According to the code, faculty would recognize that racism can often occur in tandem with other oppression systems (e.g., gender, classism and ableism), and employ an “intersectional approach to responding to such incidents.
The Anti-Racist Code of Conduct’s primary purpose is to assist the department in its transition from a racist culture toward one that is anti-racist. The Code also aims to assist students, faculty and staff who have experienced racial trauma due to White normativity, discriminatory actions, such as microaggressions and microassaults and microinsults.” The Code’s third goal is to clarify what constitutes racially aware, appropriate, respectful treatment of peoples of color in order to guide thinking and action in the service of creating a departmental culture which is more humanizing, supportive, and less injurious.

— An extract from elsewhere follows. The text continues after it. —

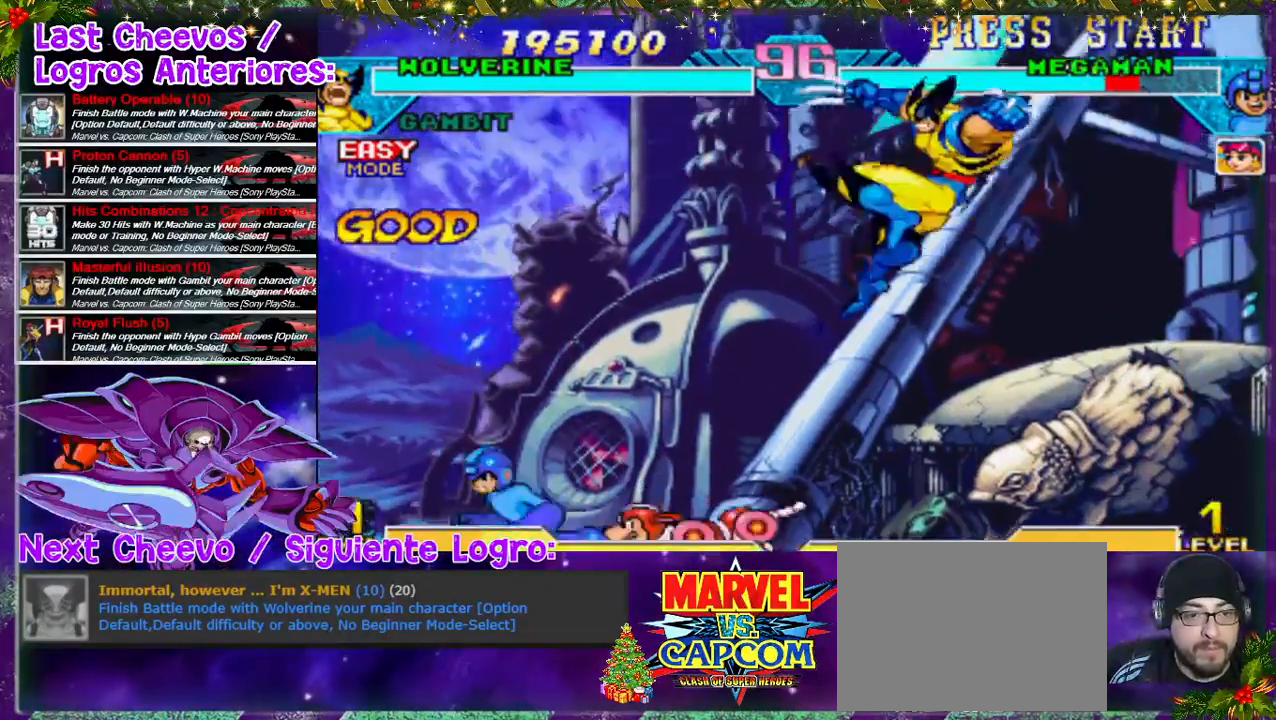
{"buttons": ["DPAD_LEFT"], "left_stick": "center", "right_stick": "center", "events": [[33, "DPAD_LEFT", "up"], [300, "DPAD_LEFT", "down"], [367, "DPAD_LEFT", "up"], [433, "DPAD_LEFT", "down"]]}
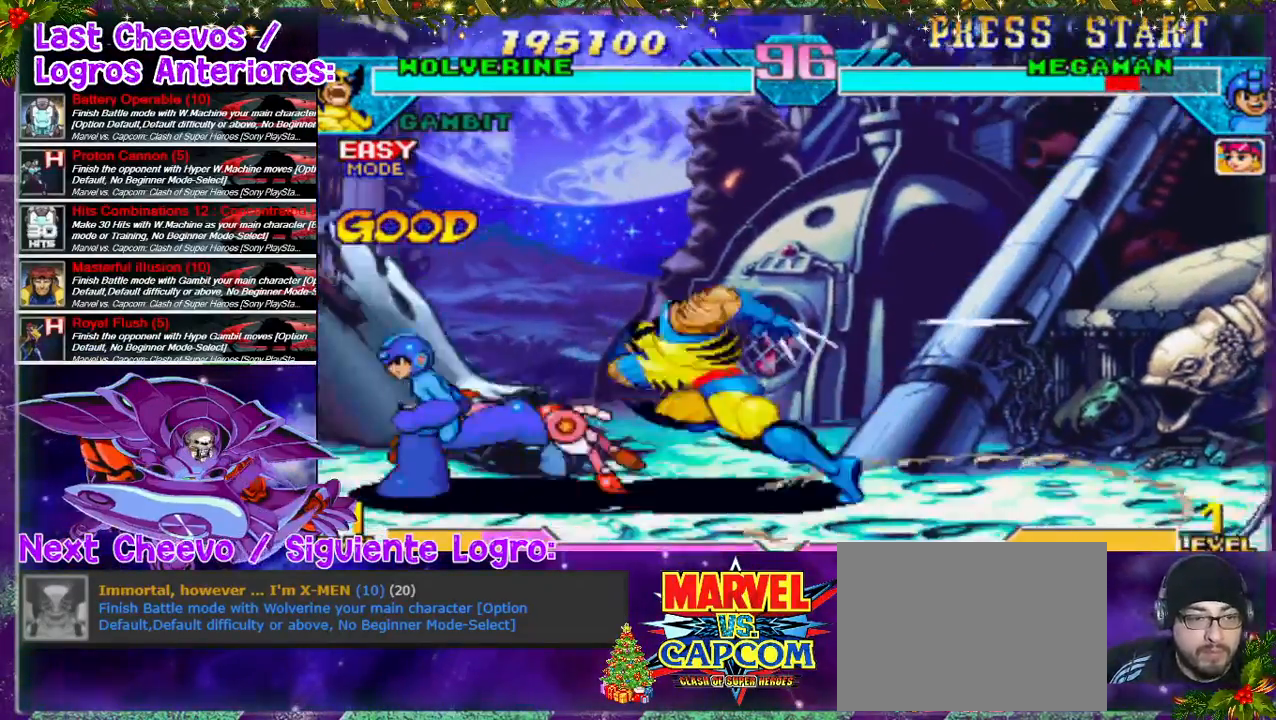
{"buttons": ["SQUARE", "DPAD_LEFT"], "left_stick": "center", "right_stick": "center", "events": [[167, "CROSS", "down"], [167, "SQUARE", "down"], [267, "SQUARE", "up"], [300, "DPAD_LEFT", "up"], [300, "SQUARE", "down"], [333, "DPAD_LEFT", "down"], [400, "SQUARE", "up"], [433, "SQUARE", "down"], [500, "CROSS", "up"]]}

FIRE informed department officials that the code was in violation of the First Amendment to the United States Constitution. It compelled faculty members to adhere to a certain ideology according to a March 23rd letter. FIRE told department officials that they could not “eradicate protected expression.”
FIRE received a response from the university on March 24, “affirming its commitment freedom of speech and academic liberty” and “sharing that the new leadership is currently evaluating statements regarding inclusive practices,” Haley Gluhanich, FIRE Program Officer, told Daily Caller News Foundation.
Gluhanich did not specify if the page was permanently or temporarily removed.
She told the DCNF, “We cannot be certain, but we like to believe that this is due to our letter and bringing awareness to First Amendment violations within the [code],” she said.
FIRE wrote that leadership should not ‘directly interfere’ with or have’mediated conversations(s)’ to respond to microaggressions and microassaults. This principle is unacceptable and chills expression activity. When a faculty member is brought into one of these resolution issues by people with disciplinary authority they might assume that their conduct can result in punishment. They may also self-censor when other faculty members are punished for exercising their expressive right.
FIRE states that the code is “overbroad” and “fuzzy” because there’s no definition for microaggressions, microassaults, and microinsults.
The Daily Caller News Foundation requested comment from U of U and Department of Communication but they did not respond immediately.